May 17th, 2019
USCIS ISSUES NEW POLICY MEMO REGARDING UNLAWFUL PRESENCE AND F, J, and M NONIMMIGRANTS
On August 9, 2018, USCIS issued a new policy memorandum revising the determination as to when individuals who enter the United States on certain nonimmigrant visas (F, J, and M) begin to accrue “unlawful presence.”
Generally, academic students (F), exchange visitors (J), and vocational students (M) are admitted to the U.S. for the “duration of their status,” which allows them to remain in the U.S. as long as they maintain their nonimmigrant status. This is usually accomplished by staying engaged in a full course of study or exchange program, not working without authorization, and abiding by all terms of their visa.
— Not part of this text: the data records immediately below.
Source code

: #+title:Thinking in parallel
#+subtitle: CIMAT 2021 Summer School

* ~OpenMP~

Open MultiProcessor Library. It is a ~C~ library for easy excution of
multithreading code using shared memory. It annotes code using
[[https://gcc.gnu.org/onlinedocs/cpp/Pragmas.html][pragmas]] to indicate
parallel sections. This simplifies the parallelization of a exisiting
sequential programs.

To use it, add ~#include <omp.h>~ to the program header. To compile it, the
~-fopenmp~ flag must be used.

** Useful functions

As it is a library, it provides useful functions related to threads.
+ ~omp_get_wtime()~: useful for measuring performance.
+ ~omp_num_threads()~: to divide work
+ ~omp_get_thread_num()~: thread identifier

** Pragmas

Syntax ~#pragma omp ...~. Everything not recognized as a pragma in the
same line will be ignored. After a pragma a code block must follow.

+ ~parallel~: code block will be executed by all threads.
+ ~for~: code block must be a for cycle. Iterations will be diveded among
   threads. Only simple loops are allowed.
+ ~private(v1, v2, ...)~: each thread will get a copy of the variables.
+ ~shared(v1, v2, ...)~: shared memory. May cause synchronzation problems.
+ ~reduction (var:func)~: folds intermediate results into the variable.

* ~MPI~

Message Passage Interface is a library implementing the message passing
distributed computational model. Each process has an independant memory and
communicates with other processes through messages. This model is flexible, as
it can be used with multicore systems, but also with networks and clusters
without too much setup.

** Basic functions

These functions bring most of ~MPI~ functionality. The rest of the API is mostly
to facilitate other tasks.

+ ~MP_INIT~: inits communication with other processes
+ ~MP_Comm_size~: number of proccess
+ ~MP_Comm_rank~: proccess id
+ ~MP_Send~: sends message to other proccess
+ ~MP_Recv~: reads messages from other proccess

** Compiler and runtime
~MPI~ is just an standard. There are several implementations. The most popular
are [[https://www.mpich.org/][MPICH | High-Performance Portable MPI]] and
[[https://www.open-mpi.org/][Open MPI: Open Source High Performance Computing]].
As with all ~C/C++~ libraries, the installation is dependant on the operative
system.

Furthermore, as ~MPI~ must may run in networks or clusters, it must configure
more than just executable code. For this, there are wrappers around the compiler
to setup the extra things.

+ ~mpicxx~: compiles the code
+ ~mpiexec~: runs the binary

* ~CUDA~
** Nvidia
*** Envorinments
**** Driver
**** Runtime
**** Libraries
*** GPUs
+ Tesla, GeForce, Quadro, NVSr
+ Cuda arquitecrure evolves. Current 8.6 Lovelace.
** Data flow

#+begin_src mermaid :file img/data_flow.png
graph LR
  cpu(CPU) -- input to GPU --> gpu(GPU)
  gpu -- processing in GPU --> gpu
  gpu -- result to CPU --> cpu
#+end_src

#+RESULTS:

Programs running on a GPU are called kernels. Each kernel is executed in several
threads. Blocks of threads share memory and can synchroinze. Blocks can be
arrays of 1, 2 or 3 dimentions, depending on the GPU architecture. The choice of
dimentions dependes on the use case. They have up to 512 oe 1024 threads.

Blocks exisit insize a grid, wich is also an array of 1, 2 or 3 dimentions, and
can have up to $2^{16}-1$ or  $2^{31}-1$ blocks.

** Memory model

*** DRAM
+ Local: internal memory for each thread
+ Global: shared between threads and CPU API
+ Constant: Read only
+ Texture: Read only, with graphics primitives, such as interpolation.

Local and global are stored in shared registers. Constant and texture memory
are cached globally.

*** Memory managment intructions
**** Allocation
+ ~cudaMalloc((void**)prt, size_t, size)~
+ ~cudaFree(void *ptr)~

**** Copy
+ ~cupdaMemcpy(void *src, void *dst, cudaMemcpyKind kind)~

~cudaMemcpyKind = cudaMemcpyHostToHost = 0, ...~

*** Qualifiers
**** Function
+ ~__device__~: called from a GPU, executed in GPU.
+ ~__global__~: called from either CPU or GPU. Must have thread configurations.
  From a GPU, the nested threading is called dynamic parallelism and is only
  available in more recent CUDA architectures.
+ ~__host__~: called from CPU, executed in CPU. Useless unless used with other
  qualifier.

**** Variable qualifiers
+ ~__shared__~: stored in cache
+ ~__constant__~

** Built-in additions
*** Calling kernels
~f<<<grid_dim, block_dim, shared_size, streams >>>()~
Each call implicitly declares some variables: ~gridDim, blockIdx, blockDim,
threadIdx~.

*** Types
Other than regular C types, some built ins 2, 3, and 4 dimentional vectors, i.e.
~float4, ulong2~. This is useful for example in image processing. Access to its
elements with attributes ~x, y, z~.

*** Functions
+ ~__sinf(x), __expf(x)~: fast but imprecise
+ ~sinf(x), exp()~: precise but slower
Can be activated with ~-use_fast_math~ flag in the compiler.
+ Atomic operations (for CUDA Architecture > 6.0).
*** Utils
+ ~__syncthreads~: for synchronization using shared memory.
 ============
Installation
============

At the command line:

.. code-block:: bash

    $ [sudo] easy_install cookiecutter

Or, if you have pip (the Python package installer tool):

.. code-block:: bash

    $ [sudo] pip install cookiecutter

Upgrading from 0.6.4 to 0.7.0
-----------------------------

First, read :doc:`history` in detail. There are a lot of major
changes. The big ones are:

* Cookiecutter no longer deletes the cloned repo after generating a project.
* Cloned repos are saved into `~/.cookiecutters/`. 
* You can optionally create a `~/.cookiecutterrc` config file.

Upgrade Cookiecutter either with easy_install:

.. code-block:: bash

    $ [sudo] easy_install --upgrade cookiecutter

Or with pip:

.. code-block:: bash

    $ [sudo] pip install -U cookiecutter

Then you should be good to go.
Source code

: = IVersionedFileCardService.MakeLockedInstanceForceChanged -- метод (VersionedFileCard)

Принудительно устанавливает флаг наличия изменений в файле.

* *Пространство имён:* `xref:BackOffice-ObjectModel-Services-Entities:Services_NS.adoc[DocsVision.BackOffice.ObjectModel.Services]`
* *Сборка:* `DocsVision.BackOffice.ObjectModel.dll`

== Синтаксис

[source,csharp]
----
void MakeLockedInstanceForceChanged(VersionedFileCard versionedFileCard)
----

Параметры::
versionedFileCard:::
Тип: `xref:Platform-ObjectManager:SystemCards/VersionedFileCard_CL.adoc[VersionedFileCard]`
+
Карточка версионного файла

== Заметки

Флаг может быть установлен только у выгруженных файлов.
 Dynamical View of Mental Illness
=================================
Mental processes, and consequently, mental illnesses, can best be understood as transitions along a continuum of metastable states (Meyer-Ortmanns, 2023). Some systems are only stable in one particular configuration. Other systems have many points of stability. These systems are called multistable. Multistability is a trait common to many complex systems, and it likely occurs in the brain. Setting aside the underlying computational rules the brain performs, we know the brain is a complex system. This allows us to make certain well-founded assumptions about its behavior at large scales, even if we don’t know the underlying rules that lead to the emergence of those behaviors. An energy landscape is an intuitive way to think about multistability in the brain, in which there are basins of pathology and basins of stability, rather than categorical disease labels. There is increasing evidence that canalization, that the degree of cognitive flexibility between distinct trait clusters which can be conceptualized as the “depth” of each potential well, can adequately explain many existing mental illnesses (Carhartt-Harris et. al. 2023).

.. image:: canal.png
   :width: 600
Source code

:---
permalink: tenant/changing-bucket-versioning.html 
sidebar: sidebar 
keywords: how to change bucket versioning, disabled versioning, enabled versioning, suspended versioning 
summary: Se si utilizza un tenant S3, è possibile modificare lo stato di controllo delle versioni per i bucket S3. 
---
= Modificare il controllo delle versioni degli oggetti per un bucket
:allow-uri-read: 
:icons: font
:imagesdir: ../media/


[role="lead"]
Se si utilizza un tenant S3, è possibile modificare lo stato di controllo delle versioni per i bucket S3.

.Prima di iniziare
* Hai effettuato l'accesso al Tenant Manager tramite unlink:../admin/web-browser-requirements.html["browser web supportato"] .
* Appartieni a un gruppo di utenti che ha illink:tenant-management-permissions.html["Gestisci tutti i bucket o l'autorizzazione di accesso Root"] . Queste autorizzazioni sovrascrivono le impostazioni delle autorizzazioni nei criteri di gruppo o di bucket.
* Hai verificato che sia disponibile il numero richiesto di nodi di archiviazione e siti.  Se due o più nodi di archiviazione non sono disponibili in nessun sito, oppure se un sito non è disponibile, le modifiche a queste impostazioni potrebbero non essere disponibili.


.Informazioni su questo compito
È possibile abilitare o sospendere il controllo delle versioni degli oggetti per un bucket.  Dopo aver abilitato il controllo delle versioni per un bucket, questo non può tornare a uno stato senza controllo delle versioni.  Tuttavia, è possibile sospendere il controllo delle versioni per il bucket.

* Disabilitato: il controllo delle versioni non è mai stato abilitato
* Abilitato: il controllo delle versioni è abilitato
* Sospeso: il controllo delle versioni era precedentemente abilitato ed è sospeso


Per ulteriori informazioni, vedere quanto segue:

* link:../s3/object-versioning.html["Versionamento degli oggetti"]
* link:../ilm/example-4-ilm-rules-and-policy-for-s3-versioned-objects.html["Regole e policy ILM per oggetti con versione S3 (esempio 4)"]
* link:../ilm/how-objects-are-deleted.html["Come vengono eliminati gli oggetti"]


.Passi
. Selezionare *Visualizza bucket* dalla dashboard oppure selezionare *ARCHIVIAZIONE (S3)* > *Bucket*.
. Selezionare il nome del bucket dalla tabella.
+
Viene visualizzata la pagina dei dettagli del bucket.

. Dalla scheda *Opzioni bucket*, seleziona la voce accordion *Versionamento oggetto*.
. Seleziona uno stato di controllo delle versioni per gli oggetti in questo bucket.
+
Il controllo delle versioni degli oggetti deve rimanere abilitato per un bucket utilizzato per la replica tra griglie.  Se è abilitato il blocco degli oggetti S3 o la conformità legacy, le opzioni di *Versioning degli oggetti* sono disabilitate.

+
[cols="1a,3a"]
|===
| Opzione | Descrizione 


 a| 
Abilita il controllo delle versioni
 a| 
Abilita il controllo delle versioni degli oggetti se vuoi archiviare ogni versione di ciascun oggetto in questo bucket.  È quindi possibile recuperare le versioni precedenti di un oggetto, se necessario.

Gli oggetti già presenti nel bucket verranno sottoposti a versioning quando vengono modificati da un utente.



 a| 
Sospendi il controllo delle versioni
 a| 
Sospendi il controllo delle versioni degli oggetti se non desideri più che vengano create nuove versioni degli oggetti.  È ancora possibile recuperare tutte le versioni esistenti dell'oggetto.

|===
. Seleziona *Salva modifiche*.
Previously, individuals admitted to the U.S. on F, J, and M nonimmigrant visas did not accrue unlawful presence until the day after their Form I-94 expired (if an expiration date was given), or until a USCIS officer or immigration judge determined that they violated their nonimmigrant status.
The new policy memorandum changes the way in which unlawful presence is determined for F, J, and M nonimmigrants.
- F, J, or M nonimmigrants who failed to maintain nonimmigrant status before August 9, 2018 will begin to accrue unlawful presence as of August 9, 2018, unless they had already started accruing unlawful presence before that date.
- F, J, or M nonimmigrants who fail to maintain nonimmigrant status on or after August 9, 2018 will being to accrue unlawful presence:
- The day after they no longer pursue the course of study or authorized activity, or the day after they engage in unauthorized activity
- The day after completing their course of study or program, plus any authorized grace period
- The day after their Form I-94 expires, if admitted until a certain date
- The day after an immigration judge orders the nonimmigrant removed
The accrual of unlawful presence can have serious immigration consequences. Someone who accrues more than 180 days of unlawful presence and then departs the U.S. may be barred from returning to the U.S. for three years, and a person who accrues a year or more of unlawful presence may be barred from returning for ten years.
Under this new policy memorandum, F, J, and M nonimmigrants may inadvertently violate their status and accrue unlawful presence, resulting in serious immigration consequences.